**Extracted text:**
************

2015-12-10 Thread oleg yusim
Hi David,

Can you, please, give me example?

Thanks,

Oleg

On Thu, Dec 10, 2015 at 2:25 PM, David G. Johnston <
david.g.johns...@gmail.com> wrote:

> On Thu, Dec 10, 2015 at 1:20 PM, oleg yusim <olegyu...@gmail.com> wrote:
>
>> Also... how do we control who can run meta commands?
>>
>
> ​You cannot do so directly but you can control permissions to the
> underlying schema that the meta-command queries touch so that attempting to
> run the meta-command fails.
>
> This is not as simple as it may seem; visibility of the schema is
> considerably more permissive than visibility of data.
>
> David J.​
>
>
>


Re: [GENERAL] Loggingt psql meta-commands

2015-12-10 Thread oleg yusim
Adrian,

I used all those settings you suggested already, and I will suggest to use
logrotate or syslog on top of it, so no more than day worth of log would be
kept in the system. Still, I view it as a big drawback. Do you know of any
third party tools (log monitoring/analyze software, you mentioned),
PostgreSQL integrates nicely with?

Oleg

On Thu, Dec 10, 2015 at 4:45 PM, Adrian Klaver <adrian.kla...@aklaver.com>
wrote:

> On 12/10/2015 02:13 PM, oleg yusim wrote:
>
>> Adrian,
>>
>> You seemed to be familiar with the STIG world, so how about V-ID from
>>
>
> No, I am just familiar with how search engines work:)
>
> Database SRG? I'm looking into STIG ID: SRG-APP-91-DB-66 right
>> now. Now, I do not really think it is a tall order, since the
>> requirement speaks about explicit calls for privilege/permission/role
>> membership information. Internal checks, which are going on all the time
>> do not count.
>>
>
> http://securityrules.info/about/xivik-hagym-bupih-dityx/SV-42701r3_rule
>
> Hope there is another rule that keeps someone from writing code that
> masquerades as internal checks.
>
> At any rate it seems the immediate solution is going to lie in some sort
> of log monitoring/analyze software that pulls out queries of interest and
> adds them to another file. You can limit the Postgres logs that are kept
> around using the settings here:
>
> http://www.postgresql.org/docs/9.4/interactive/runtime-config-logging.html
>
> Some of which are:
>
> log_rotation_age (integer)
>
> When logging_collector is enabled, this parameter determines the
> maximum lifetime of an individual log file. After this many minutes have
> elapsed, a new log file will be created. Set to zero to disable time-based
> creation of new log files. This parameter can only be set in the
> postgresql.conf file or on the server command line.
>
> log_rotation_size (integer)
>
> When logging_collector is enabled, this parameter determines the
> maximum size of an individual log file. After this many kilobytes have been
> emitted into a log file, a new log file will be created. Set to zero to
> disable size-based creation of new log files. This parameter can only be
> set in the postgresql.conf file or on the server command line.
>
> log_truncate_on_rotation (boolean)

************

**Collected material:**
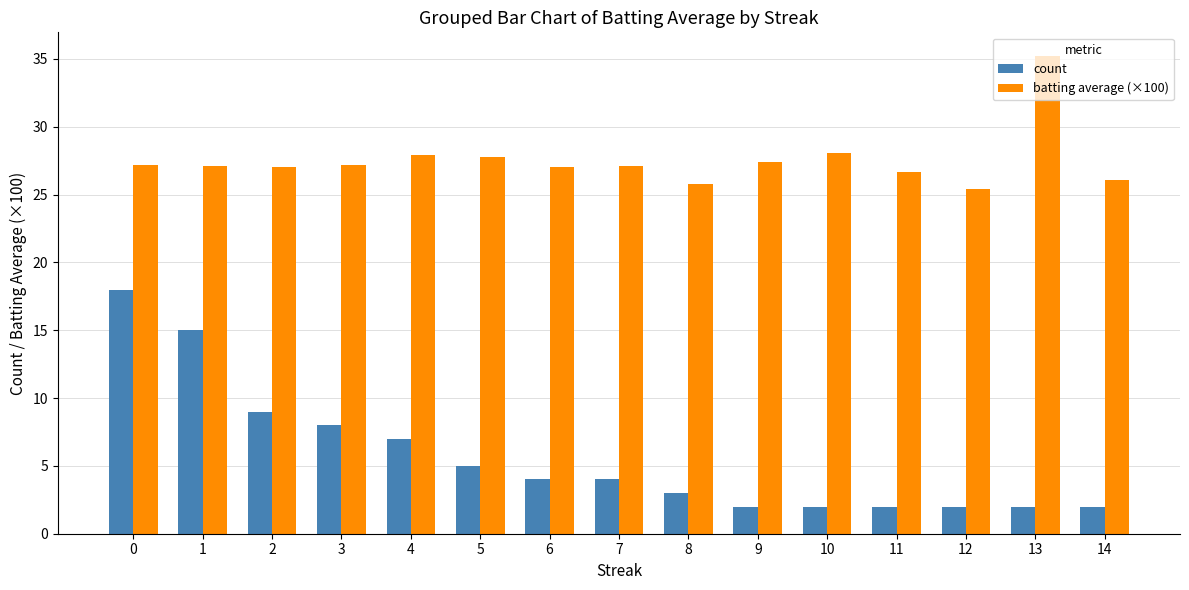

Between 2 and 5, which series saw the biggest shift?

count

************

**Questions on the material:**
a – Edit the psql meta-commands thread between "I used all those" and "integrates nicely with?", inclusive, substituting "newsyslog" for "logrotate".
b – Summarize the psql meta-commands thread in three sentences.
The material comes from a separate source unrelated to the psql meta-commands thread.

**Completed exercise:**
a –
I used all those settings you suggested already, and I will suggest to use
newsyslog or syslog on top of it, so no more than day worth of log would be
kept in the system. Still, I view it as a big drawback. Do you know of any
third party tools (log monitoring/analyze software, you mentioned),
PostgreSQL integrates nicely with?

b – David explains that who can run meta-commands cannot be controlled directly, though restricting permissions on the underlying schema the meta-command queries touch will make them fail, a task complicated by schema visibility being far more permissive than data visibility. Adrian suggests that the immediate solution lies in log monitoring or analysis software that pulls out queries of interest into another file, and he points to logging settings such as log_rotation_age and log_rotation_size for limiting how many Postgres logs are kept. Oleg replies that he already uses those settings and will suggest logrotate or syslog so that no more than a day of logs is kept, but he still sees this as a big drawback and asks about third-party tools that integrate well with PostgreSQL.